Fan-out via async orchestration

Build each classifier as an independent async task. Execute them concurrently (e.g. async langchain chains, asyncio.gather, Promise.all). The longest-running classifier sets the pipeline's latency floor.

Early-cancellation on gate rejection

When a gate classifier (Trust & Safety, Inquiry Type) rejects the question, cancel in-flight work from the non- gate classifiers (source selection, keyword generation) so you don't spend tokens/CPU on work that will be thrown away. Cancellation is where async runtimes pay for themselves.

Fallback templates for rejected traffic

Gate rejections route the user to pre-written templated responses — polite decline + redirect to the appropriate channel ("How do I change my password?" → support page link; "Show me good plumbers" → Yelp search). Users never see an LLM-generated response for rejected paths.

Canonical wiki instance — Yelp BAA question-analysis (2026-03-27)

Source: sources/2026-03-27-yelp-building-biz-ask-anything-from-prototype-to-product

Yelp runs four classifiers in parallel as the BAA question-analysis stage:

Classifier Role Model
Trust & Safety (concepts/trust-and-safety-classifier) Gate — drop unsafe fine-tuned GPT-4.1-nano
Inquiry Type (concepts/inquiry-type-classifier) Gate — drop out-of-scope fine-tuned GPT-4.1-nano
Content Source Selection Pick subset of sources to consult fine-tuned small
Keyword Generation Emit vertical-specific search terms fine-tuned small

Implementation substrate: async langchain chains. The post:

"We built the question analysis agents as asynchronous chains invoked through langchain, which meant that they can run in parallel and we just need to wait for the longest agent to complete. We also added early stopping to the components in the pipeline when the trust and safety classifier rejects the question to avoid waiting longer before responding."

Latency-budget impact: directly contributes to Yelp's p75 10-20 s → <3 s transformation. Source-selection and keyword- generation were split into two small models rather than one combined model — see patterns/split-source-selection-from-keyword-generation.

Why it works

  • Classifier-model latency (a few hundred ms on a fine-tuned small model) << retrieval + generation latency. Running four of them in parallel is roughly the cost of running one.
  • Fine-tuned small models are cheap enough to fan out.
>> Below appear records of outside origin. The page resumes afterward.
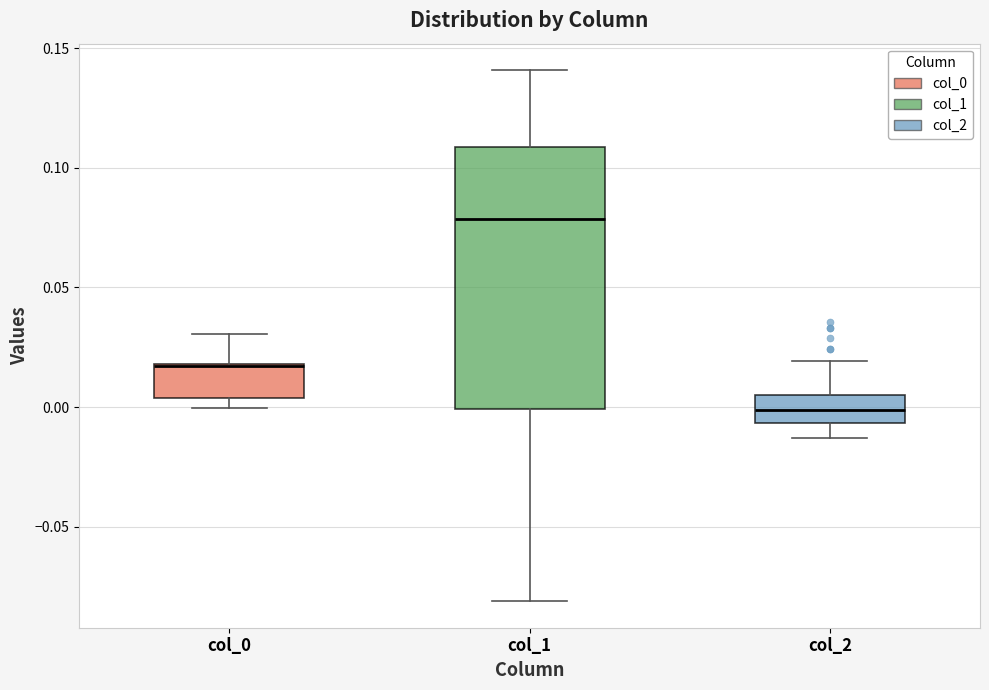

Reading left to right, transcribe this box plot: for each box, give where its median line is, the range the box spans, and where its two whiskers end, as read against the y-axis. The values are not printed on the chart, so give them approximately, as read against the axis.

col_0: median 0.015, box 0.005 to 0.020, whiskers 0.000 to 0.030
col_1: median 0.080, box 0.000 to 0.110, whiskers -0.080 to 0.140
col_2: median 0.000, box -0.005 to 0.005, whiskers -0.015 to 0.020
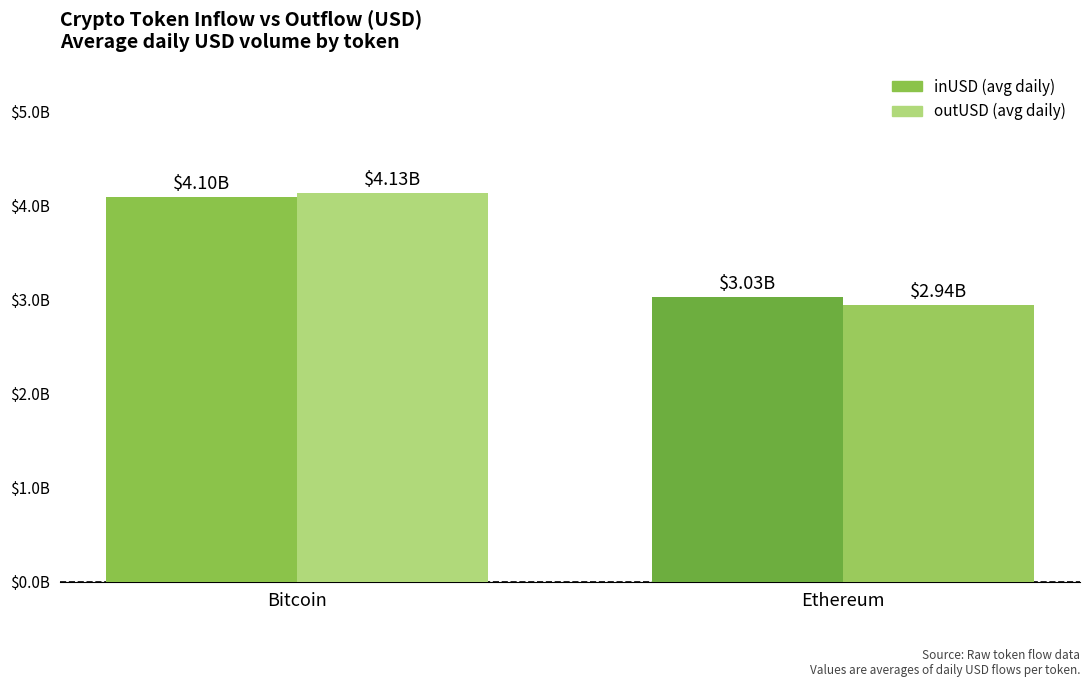

At which category is the sum across all series the highest?

Bitcoin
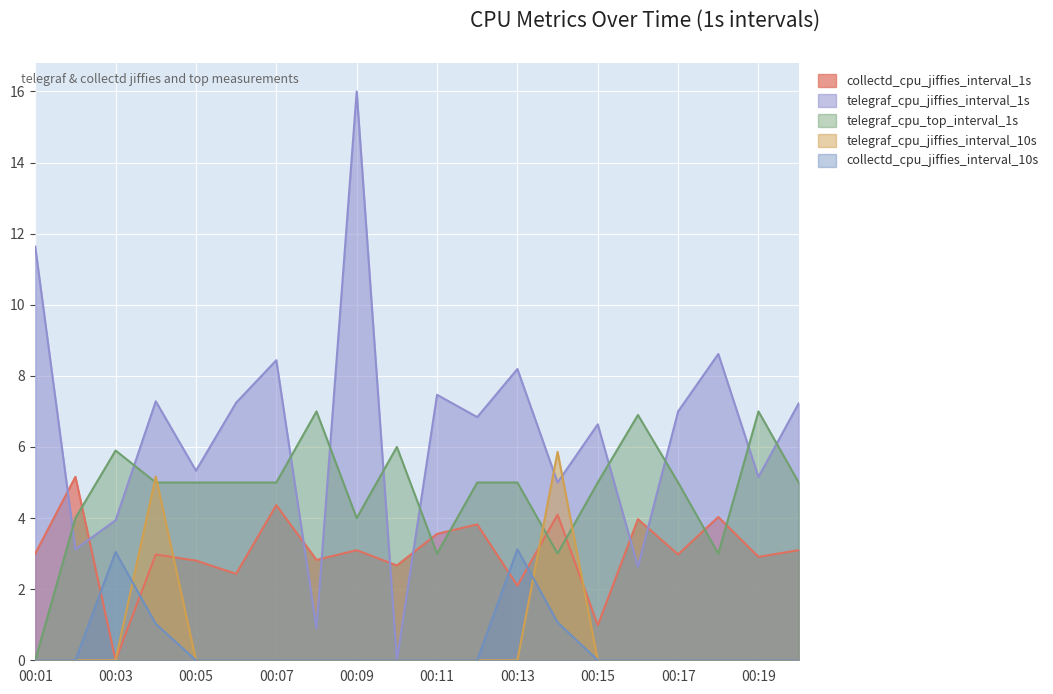

How many lines are shown in the chart?

5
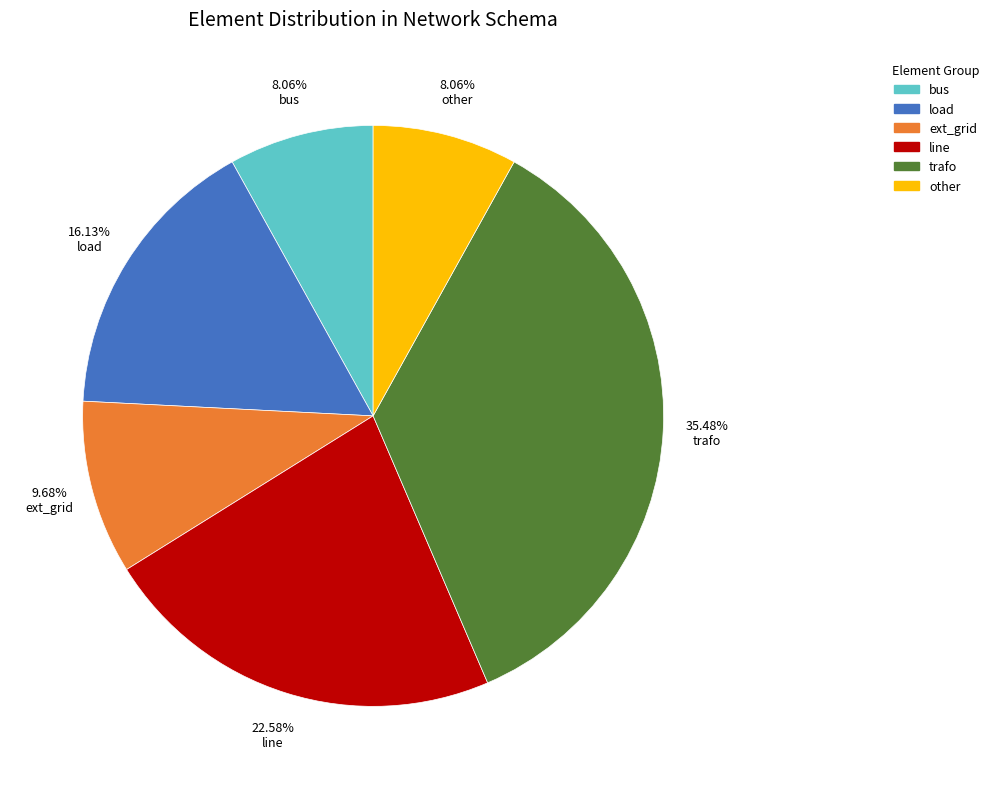

How much of the chart is everything except bus?

91.9%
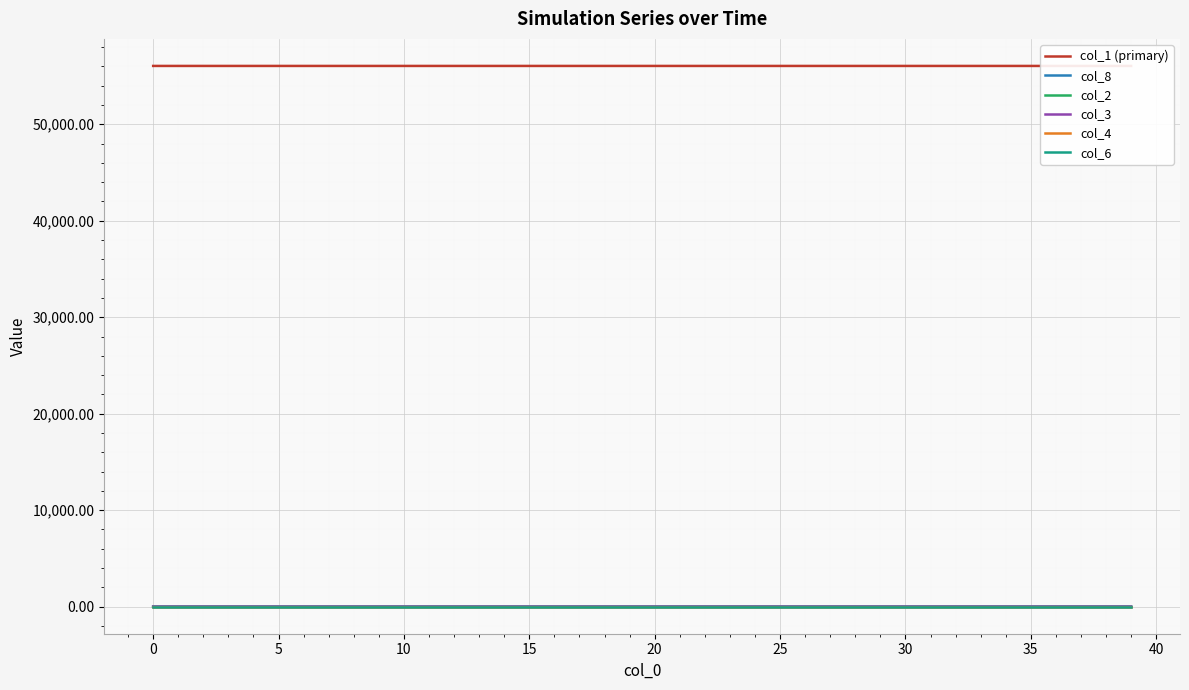

True or false: col_2 has a value of 0.0 at 0.

True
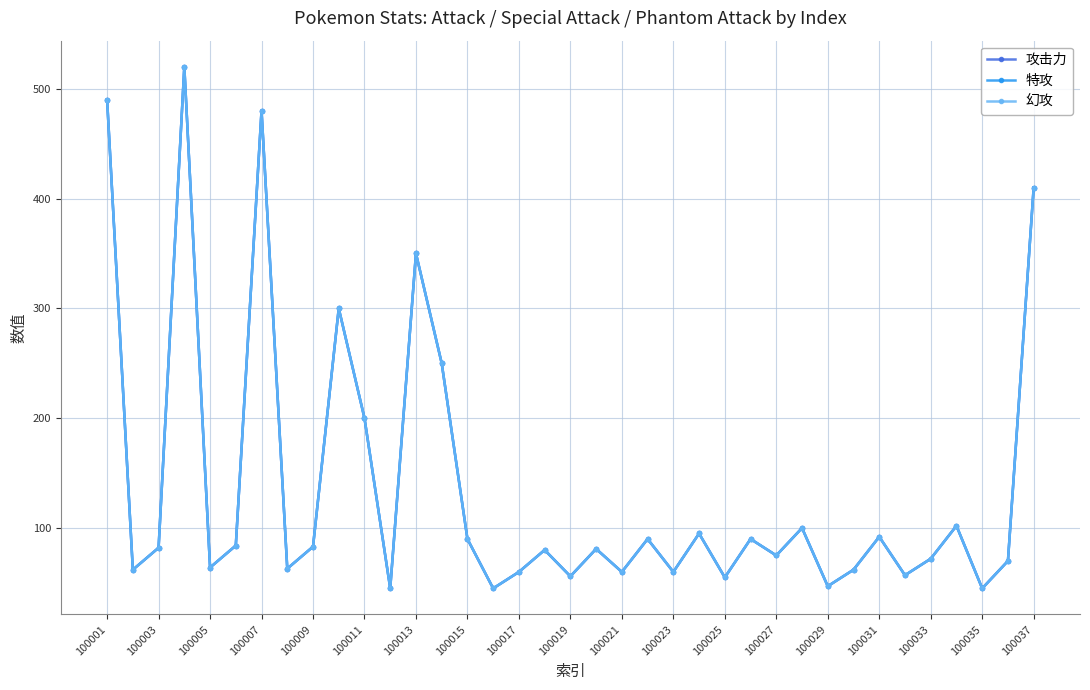

Is this an area chart (filled region under the line)?

No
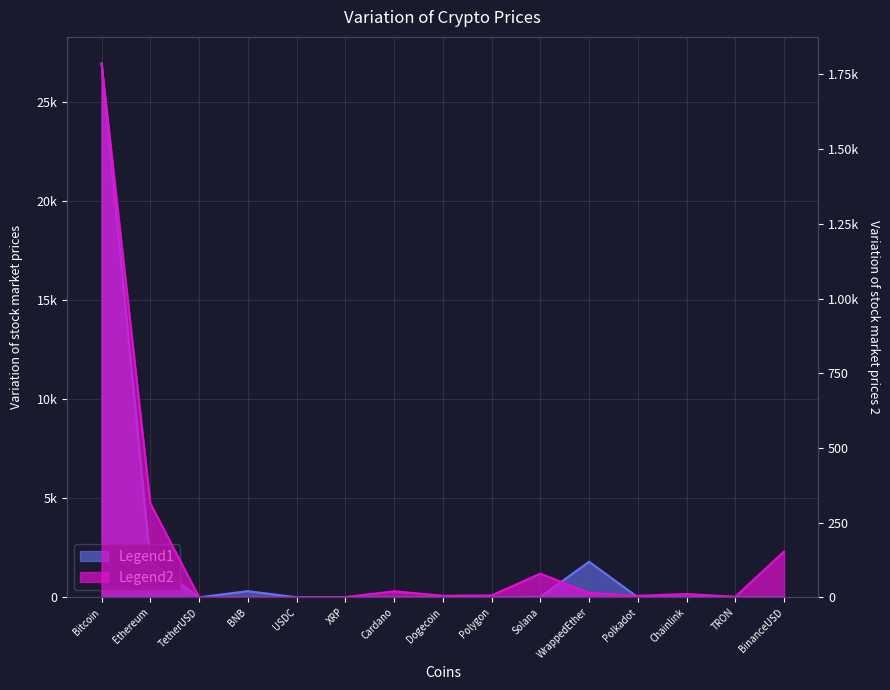

The value of Price Series 2 at Chainlink is 11.1. True or false?

True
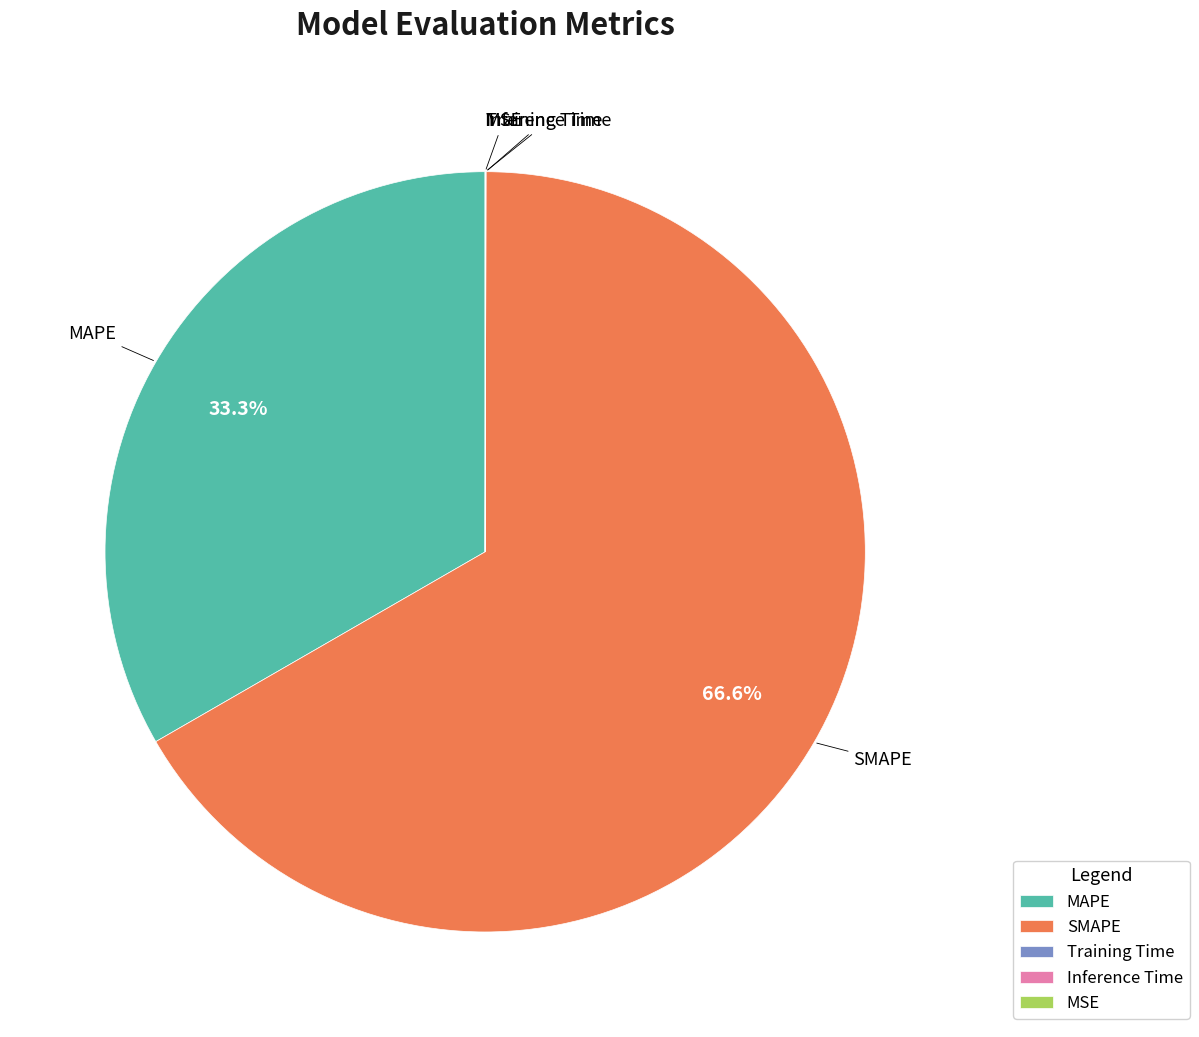

What is the largest slice in the pie chart?

SMAPE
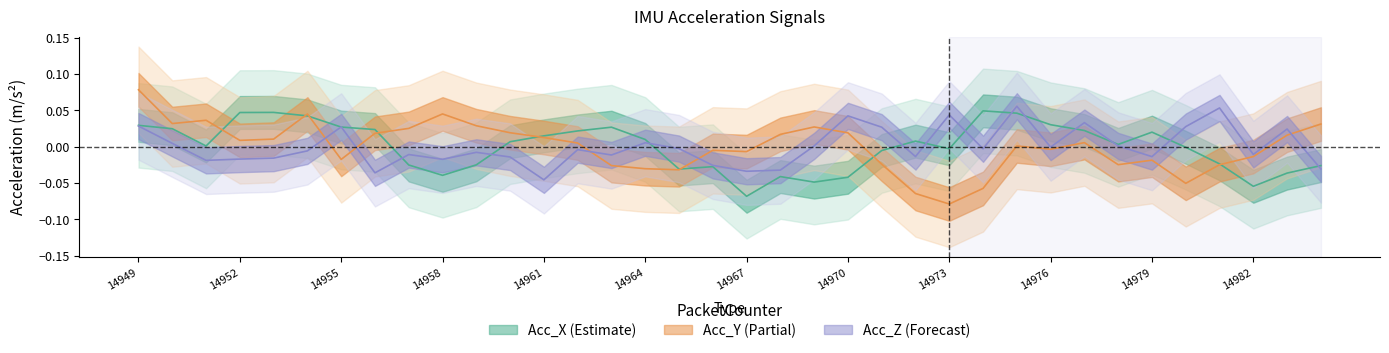

Reading left to right, what are all the values shown in this chart?

Acc_X: 0.0	0.0	0.0	0.0	0.0	0.0	0.0	0.0	-0.0	-0.0	-0.0	0.0	0.0	0.0	0.0	0.0	-0.0	-0.0	-0.1	-0.0	-0.0	-0.0	-0.0	0.0	-0.0	0.0	0.0	0.0	0.0	0.0	0.0	-0.0	-0.0	-0.1	-0.0	-0.0
Acc_Z: 0.0	0.0	-0.0	-0.0	-0.0	-0.0	0.0	-0.0	-0.0	-0.0	-0.0	-0.0	-0.0	-0.0	-0.0	0.0	-0.0	-0.0	-0.0	-0.0	0.0	0.0	0.0	-0.0	0.0	-0.0	0.1	-0.0	0.0	0.0	-0.0	0.0	0.1	-0.0	0.0	-0.0
Acc_Y: 0.1	0.0	0.0	0.0	0.0	0.0	-0.0	0.0	0.0	0.0	0.0	0.0	0.0	0.0	-0.0	-0.0	-0.0	-0.0	-0.0	0.0	0.0	0.0	-0.0	-0.1	-0.1	-0.1	0.0	-0.0	0.0	-0.0	-0.0	-0.1	-0.0	-0.0	0.0	0.0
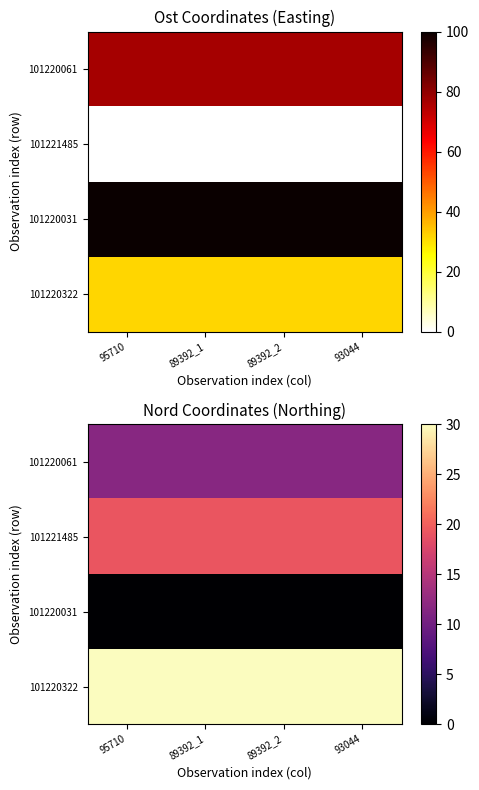

True or false: 101220322 has a value of 53.9 at 93044.

False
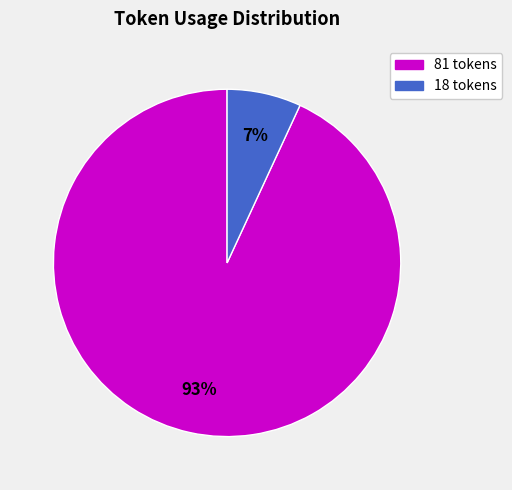

Between 81 tokens and 18 tokens, which is larger?

81 tokens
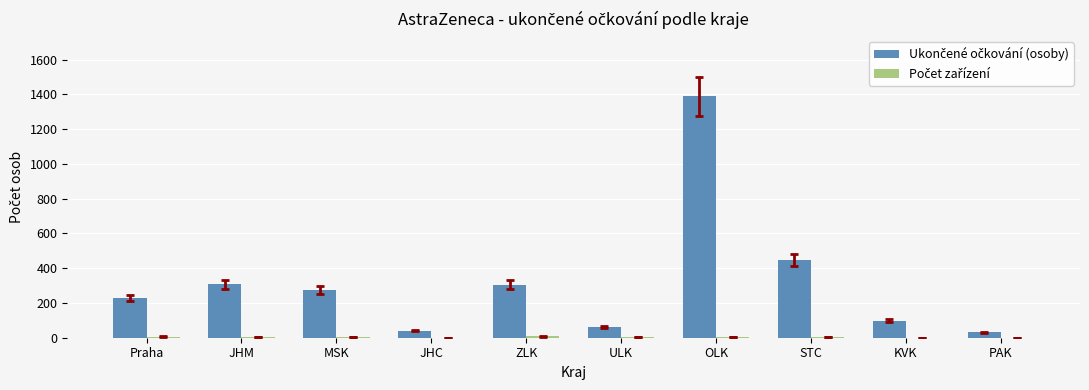

Are the bars grouped side by side (vs. stacked)?

Yes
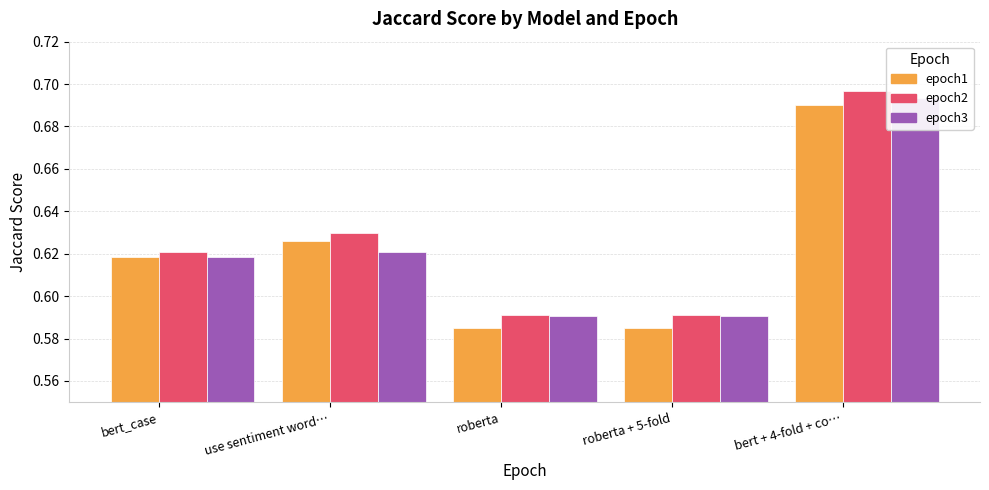

Reading right to left, transcribe all the data shown in this chart.

epoch1: 0.7	0.6	0.6	0.6	0.6
epoch2: 0.7	0.6	0.6	0.6	0.6
epoch3: 0.7	0.6	0.6	0.6	0.6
A frontier-model fan-out would have different economics.
  • Gate rejection is a common-enough case in internet-facing traffic that cancelling saves real tokens — it's not an edge optimization.

Failure modes

  • Gate classifier false positives reject legitimate questions. Mitigation: log rejected questions, re-label, re-fine-tune periodically. Yelp's fine-tune datasets heavily included "~50% questions that should be considered legitimate" as negatives specifically to control false- positive rate.
  • Source-selection model emits the wrong subset — the question is answerable but the chosen sources don't contain the evidence. Mitigation: evidence-relevance grader catches this offline.
  • Keyword generator returns keywords too vague or too specific. Yelp names this explicitly: "the core challenge was avoiding keywords that are too vague (match everything) or too specific (match nothing)." Mitigation: iterative prompt tuning against a labelled set.
  • Cancellation-race: classifier finishes emitting output just as cancellation arrives. The orchestration layer must tolerate either outcome cleanly.